Thanks for this reply!
Sorry I am anonymous; my name is Taylor Brazil. I’m in a PhD program at Beeson Divinity School. We are in a Christology intensive about Christ’s person and work; Moffit’s work was assigned, which has sparked my interest here. I intend to read Lamb of the Free, but I have too much other reading at the present moment!
But I would like to press in a bit more based on what you’ve said!
I suppose I could reframe my statement to be more precise; it seems like because He is our representative (broad category) Christ could also offer Himself (in a different sense) as a substitute with respect to the curse (a more narrow category). This is aspect is purely “for” us, not “with” us, as we no longer experience death the way He did - because of how He experienced death for us.
Because Christ died under the condemnation of sin, our death is not experienced as judgment. It is not perishing, as it were. Jesus died under judgment so that we do not.
This might show several different presuppositions we have, but I find another line of reasoning compelling here. By the logic of NT eschatology, when Christ returns, the faithful do not have to die to be glorified. They will be changed in a moment. Because death as a covenant curse has been carried out in Christ in a particular way when He died under the weight of the curse as a substitute, our death is now different; it is not necessary at the end of the day.
But His death is not only substitutionary.

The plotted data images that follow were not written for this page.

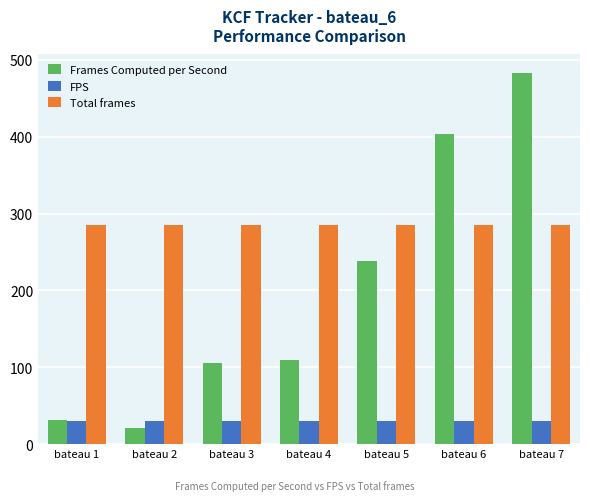

Does the chart contain stacked bars?

No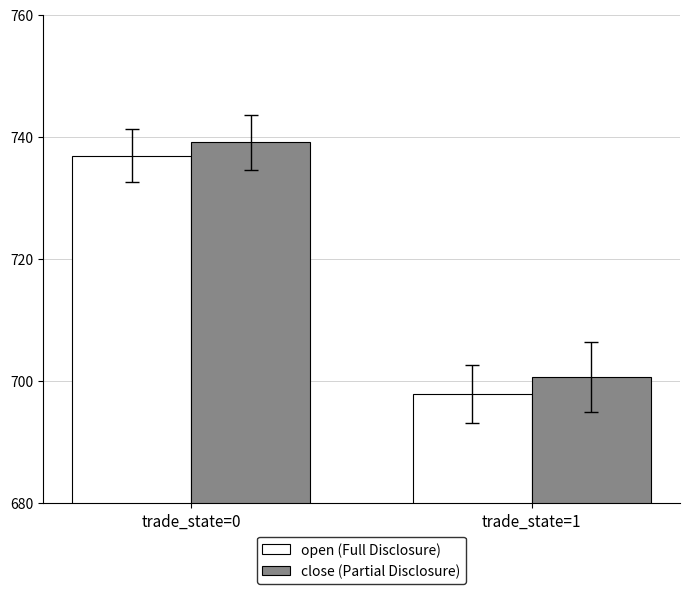

Rank the categories by open (Full Disclosure) value from lowest to highest.

trade_state=1, trade_state=0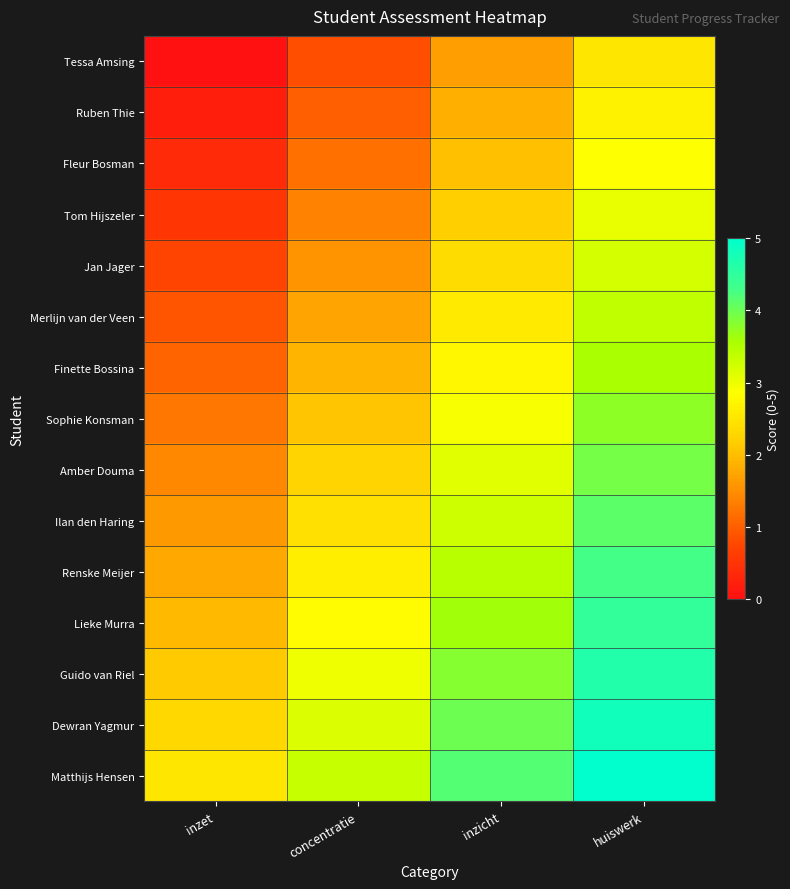

How many categories are shown in the chart?

4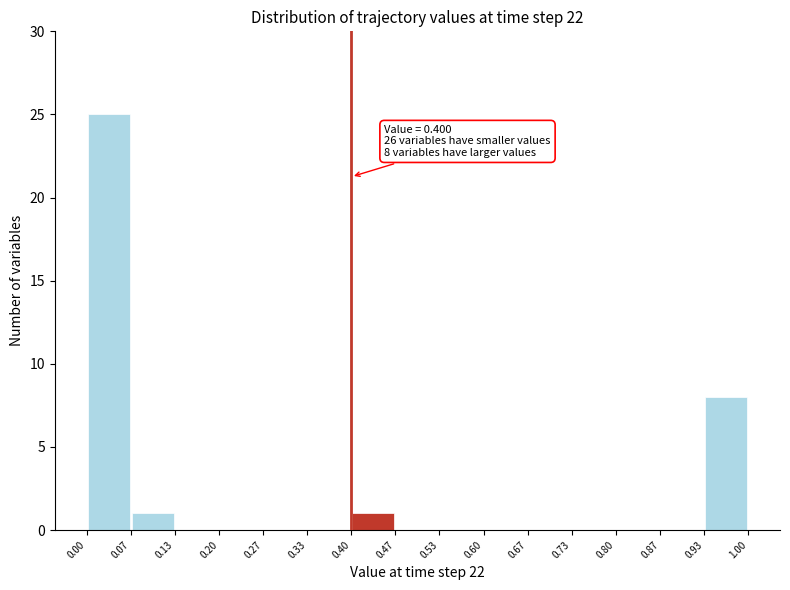

Over which range of the x-axis is the bar tallest?

0.00 to 0.07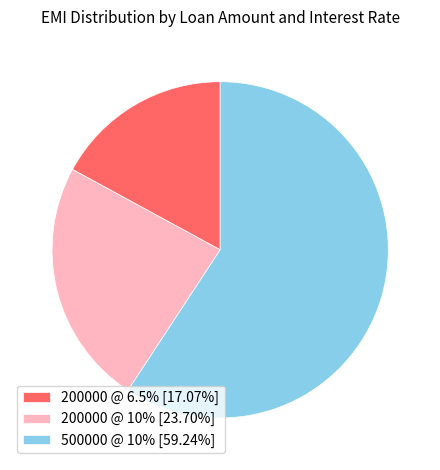

Is there a majority slice in this chart?

Yes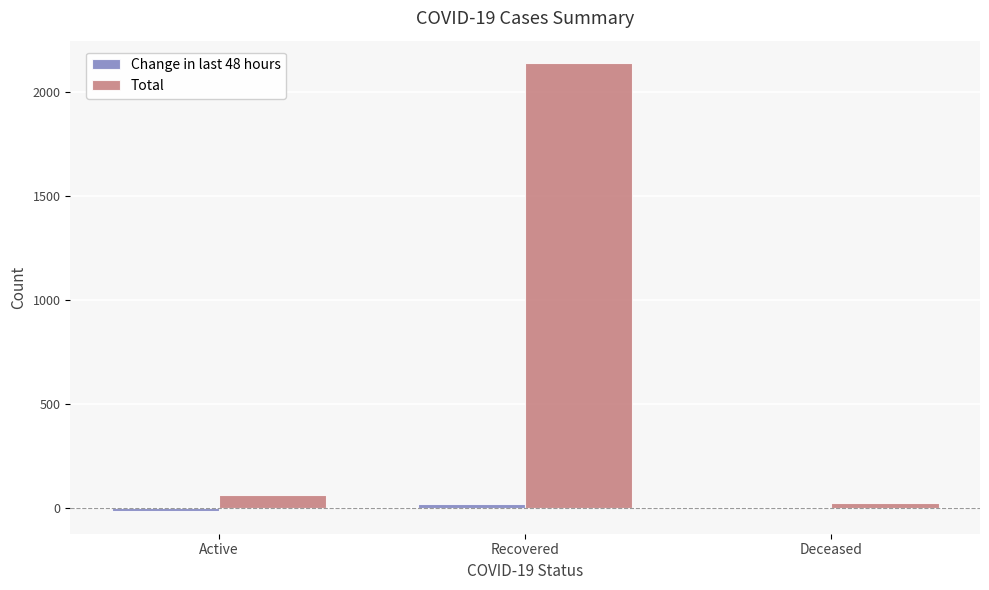

Where is Total nearest to the value 1083?

Active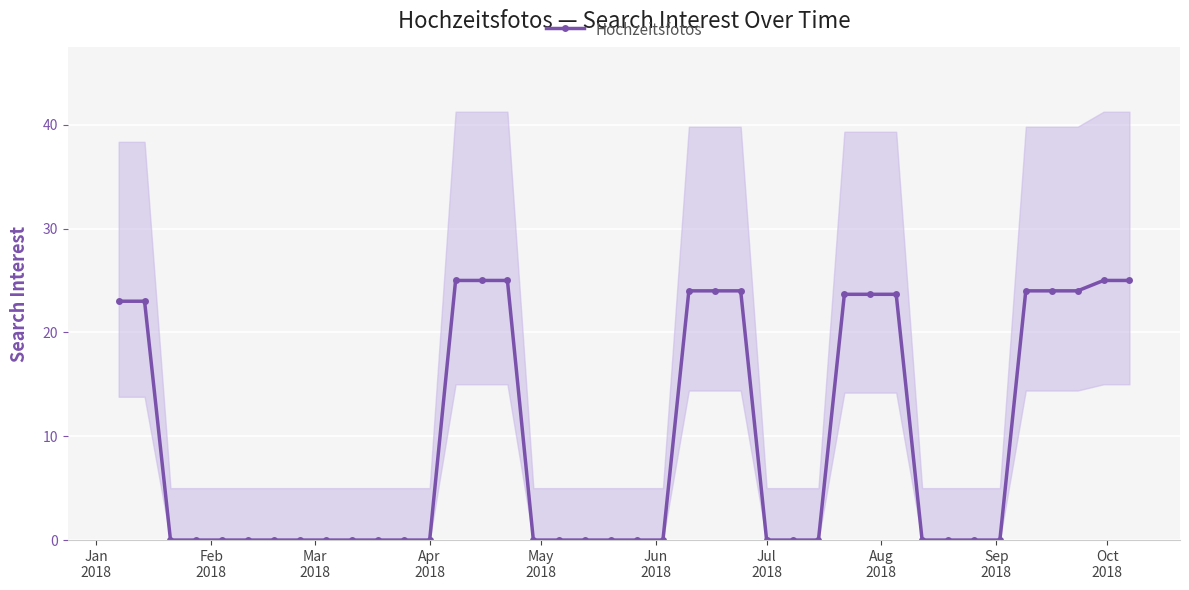

Is this an area chart (filled region under the line)?

No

We participate in His death in a secondary way, though this language is misleading, because this participation is the dominant note in the NT, and Christ’s way of faithfulness unto death is the empowering model of the Christian life. My point here is just to say that because more than one thing is going on, it’s not a problem that we are called to take up our crosses, too. At least there is no logical issue.
Speaking of Gathercole’s book, how do you interpret 1 Corinthians 15:3-4? Or should I wait to read your book?